Help Center/ Elastic Cloud Server/ Troubleshooting/ GPU Driver Issues/ How Do I Troubleshoot GPU Start Failures Caused by NULL Pointer Dereference on NVIDIA?
Updated on 2022-07-15 GMT+08:00

How Do I Troubleshoot GPU Start Failures Caused by NULL Pointer Dereference on NVIDIA?

Symptom

A GPU instance fails to be started. The system log shows "Unable to handle kernel NULL pointer dereference at 0000000000000008", as shown in Figure 1.

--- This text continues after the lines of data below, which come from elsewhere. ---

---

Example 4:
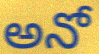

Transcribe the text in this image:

అనో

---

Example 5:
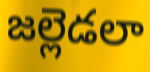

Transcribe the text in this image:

జల్లెడలా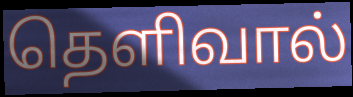
தெளிவால்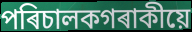
পৰিচালকগৰাকীয়েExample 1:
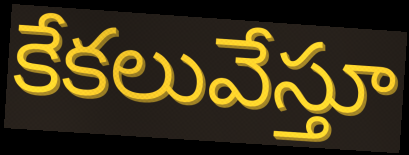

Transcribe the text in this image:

కేకలువేస్తూ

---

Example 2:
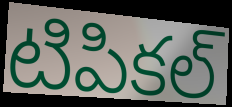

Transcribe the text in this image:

టిపికల్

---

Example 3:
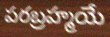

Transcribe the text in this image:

పరబ్రహ్మయే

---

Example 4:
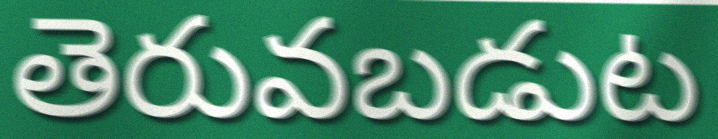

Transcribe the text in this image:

తెరువబడుట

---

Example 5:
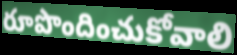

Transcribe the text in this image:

రూపొందించుకోవాలి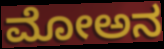
ಮೋಅನ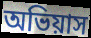
অভিয়াস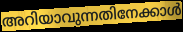
അറിയാവുന്നതിനേക്കാൾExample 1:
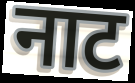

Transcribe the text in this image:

नाट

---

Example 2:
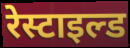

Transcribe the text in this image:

रेस्टाइल्ड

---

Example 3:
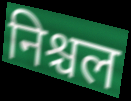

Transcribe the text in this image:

निश्चल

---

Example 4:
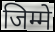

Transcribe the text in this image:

जिम्मे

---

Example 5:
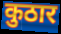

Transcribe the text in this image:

कुठार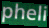
pheli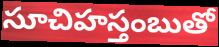
సూచిహస్తంబుతోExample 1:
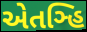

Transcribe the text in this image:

એતઞ્હિ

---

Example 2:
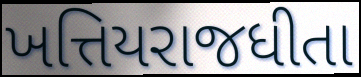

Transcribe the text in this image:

ખત્તિયરાજધીતા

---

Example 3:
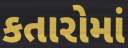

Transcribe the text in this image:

કતારોમાં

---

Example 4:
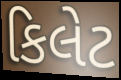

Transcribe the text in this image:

કિલેટ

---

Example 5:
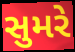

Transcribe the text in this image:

સુમરે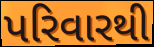
પરિવારથીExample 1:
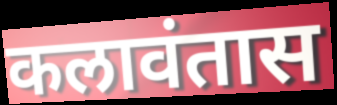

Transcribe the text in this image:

कलावंतास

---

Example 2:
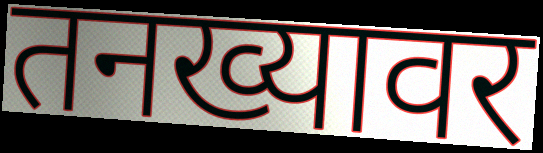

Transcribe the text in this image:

तनख्यावर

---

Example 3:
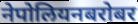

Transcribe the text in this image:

नेपोलियनबरोबर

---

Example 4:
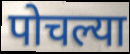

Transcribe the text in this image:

पोचल्या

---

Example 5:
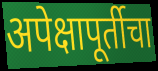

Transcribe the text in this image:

अपेक्षापूर्तीचाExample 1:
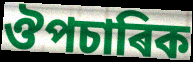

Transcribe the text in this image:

ঔপচাৰিক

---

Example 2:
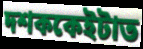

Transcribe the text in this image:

দশককেইটাত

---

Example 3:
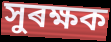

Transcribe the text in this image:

সুৰক্ষক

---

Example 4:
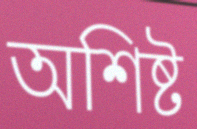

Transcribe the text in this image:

অশিষ্ট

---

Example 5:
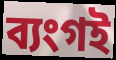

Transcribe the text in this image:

ব্যংগইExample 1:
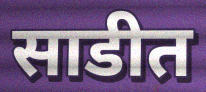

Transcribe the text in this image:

साडीत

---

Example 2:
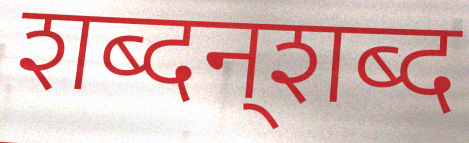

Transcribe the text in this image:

शब्दन्‌शब्द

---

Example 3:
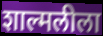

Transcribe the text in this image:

शाल्मलीला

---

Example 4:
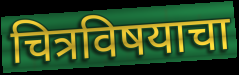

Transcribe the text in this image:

चित्रविषयाचा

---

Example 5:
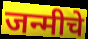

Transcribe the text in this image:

जन्मीचेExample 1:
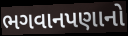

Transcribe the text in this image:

ભગવાનપણાનો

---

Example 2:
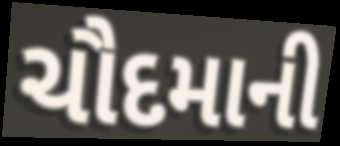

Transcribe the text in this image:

ચૌદમાની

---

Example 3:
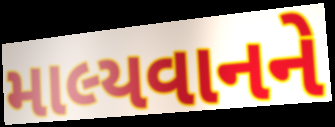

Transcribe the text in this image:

માલ્યવાનને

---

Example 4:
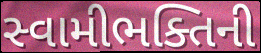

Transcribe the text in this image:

સ્વામીભક્તિની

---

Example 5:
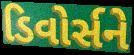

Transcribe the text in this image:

ડિવોર્સનેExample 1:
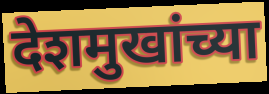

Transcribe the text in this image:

देशमुखांच्या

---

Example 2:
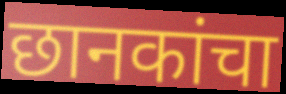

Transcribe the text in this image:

छानकांचा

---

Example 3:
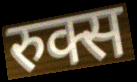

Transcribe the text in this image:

रुक्स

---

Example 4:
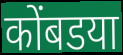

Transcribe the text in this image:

कोंबडया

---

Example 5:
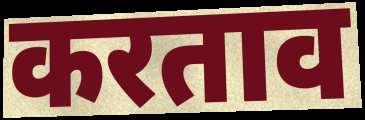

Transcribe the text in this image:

करतावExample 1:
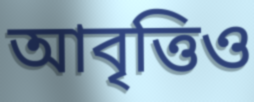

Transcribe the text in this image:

আবৃত্তিও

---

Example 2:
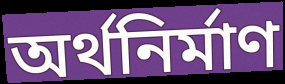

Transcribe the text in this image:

অর্থনির্মাণ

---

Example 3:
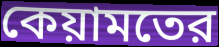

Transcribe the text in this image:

কেয়ামতের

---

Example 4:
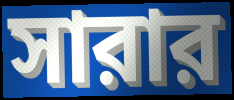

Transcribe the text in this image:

সারার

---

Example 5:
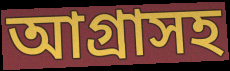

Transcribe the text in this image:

আগ্রাসহ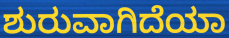
ಶುರುವಾಗಿದೆಯಾ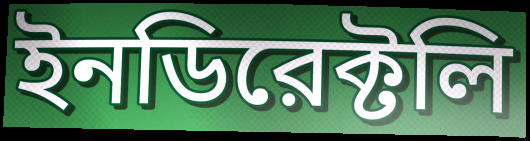
ইনডিরেক্টলিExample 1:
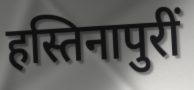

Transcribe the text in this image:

हस्तिनापुरीं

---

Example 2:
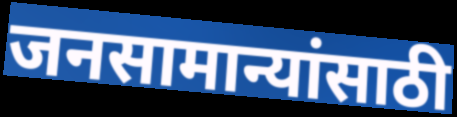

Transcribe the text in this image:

जनसामान्यांसाठी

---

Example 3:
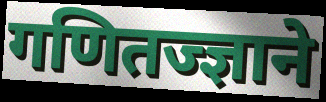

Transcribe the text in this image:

गणितज्ज्ञाने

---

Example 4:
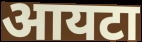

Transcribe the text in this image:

आयटा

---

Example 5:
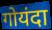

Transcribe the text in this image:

गोयंदाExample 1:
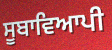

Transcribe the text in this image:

ਸੂਬਾਵਿਆਪੀ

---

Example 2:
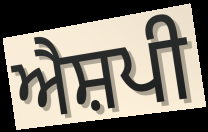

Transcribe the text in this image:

ਐਸ਼ਪੀ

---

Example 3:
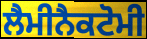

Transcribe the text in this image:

ਲੈਮੀਨੈਕਟੋਮੀ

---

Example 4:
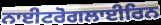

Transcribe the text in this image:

ਨਾਈਟਰੋਗਲਾਈਰਿਨ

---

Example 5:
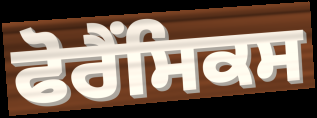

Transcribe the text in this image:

ਫੋਰੈਂਸਿਕਸ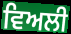
ਵਿਅਲੀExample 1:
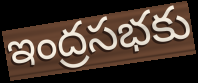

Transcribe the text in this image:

ఇంద్రసభకు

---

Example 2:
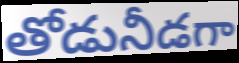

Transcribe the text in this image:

తోడునీడగా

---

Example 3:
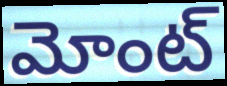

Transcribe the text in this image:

మోంట్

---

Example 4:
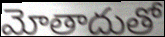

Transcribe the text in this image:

మోతాదుతో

Figure 1 NVIDIA driver NULL pointer access

Possible Causes

The GPU driver is abnormal.

Solution

  1. Uninstall the driver.
    • Method 1: Run the nvidia-uninstall command to uninstall the driver.

      If the system displays a message indicating that the command does not exist, use method 2.

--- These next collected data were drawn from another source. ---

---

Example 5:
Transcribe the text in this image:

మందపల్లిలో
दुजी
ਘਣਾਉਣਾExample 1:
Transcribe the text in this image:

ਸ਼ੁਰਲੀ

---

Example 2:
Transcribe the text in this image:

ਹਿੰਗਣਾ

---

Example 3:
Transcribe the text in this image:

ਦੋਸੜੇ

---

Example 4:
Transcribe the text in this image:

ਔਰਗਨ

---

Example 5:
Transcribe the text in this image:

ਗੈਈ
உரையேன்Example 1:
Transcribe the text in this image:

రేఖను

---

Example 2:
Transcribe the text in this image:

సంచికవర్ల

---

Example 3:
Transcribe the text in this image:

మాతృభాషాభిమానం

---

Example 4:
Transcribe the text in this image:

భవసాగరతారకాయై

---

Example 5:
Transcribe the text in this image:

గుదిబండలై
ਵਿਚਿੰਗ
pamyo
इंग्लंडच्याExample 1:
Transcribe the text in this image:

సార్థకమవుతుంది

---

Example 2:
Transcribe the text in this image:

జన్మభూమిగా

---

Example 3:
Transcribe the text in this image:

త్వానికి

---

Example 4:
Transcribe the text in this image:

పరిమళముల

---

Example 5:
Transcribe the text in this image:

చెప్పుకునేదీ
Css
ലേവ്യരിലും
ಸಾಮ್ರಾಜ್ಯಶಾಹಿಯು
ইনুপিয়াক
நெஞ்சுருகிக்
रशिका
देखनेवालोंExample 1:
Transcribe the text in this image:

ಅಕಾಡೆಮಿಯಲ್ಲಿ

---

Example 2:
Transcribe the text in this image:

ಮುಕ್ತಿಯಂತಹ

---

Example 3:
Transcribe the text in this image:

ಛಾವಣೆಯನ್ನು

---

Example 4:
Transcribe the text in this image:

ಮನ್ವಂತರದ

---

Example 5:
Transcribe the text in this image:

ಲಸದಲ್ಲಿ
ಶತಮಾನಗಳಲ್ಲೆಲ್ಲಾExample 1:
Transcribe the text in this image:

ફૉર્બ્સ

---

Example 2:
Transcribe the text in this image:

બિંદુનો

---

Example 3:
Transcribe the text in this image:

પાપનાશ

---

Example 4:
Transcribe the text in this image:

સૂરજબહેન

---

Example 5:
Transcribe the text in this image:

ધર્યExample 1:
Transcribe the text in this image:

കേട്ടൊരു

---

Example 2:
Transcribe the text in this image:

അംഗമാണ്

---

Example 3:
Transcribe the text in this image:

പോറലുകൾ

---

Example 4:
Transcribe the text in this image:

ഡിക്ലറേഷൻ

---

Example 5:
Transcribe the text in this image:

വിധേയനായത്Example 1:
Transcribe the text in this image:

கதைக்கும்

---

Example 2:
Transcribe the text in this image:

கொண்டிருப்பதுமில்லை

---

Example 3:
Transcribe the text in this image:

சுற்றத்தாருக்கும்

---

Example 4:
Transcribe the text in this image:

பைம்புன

    • Method 2: Run the whereis nvidia command to query the version of the driver installed on the ECS.
      Figure 2 Installed driver version

      Download the driver package of the same version as the obtained one from the NVIDIA official website. (This driver package is required when you uninstall and reinstall the driver.)

      For example, if the driver version is nvidia-396.44, run the sh NVIDIA-Linux-x86_64-396.44.run --uninstall command to uninstall the driver.

  2. Reinstall the driver.

    For details, see Installing a Driver and Toolkit.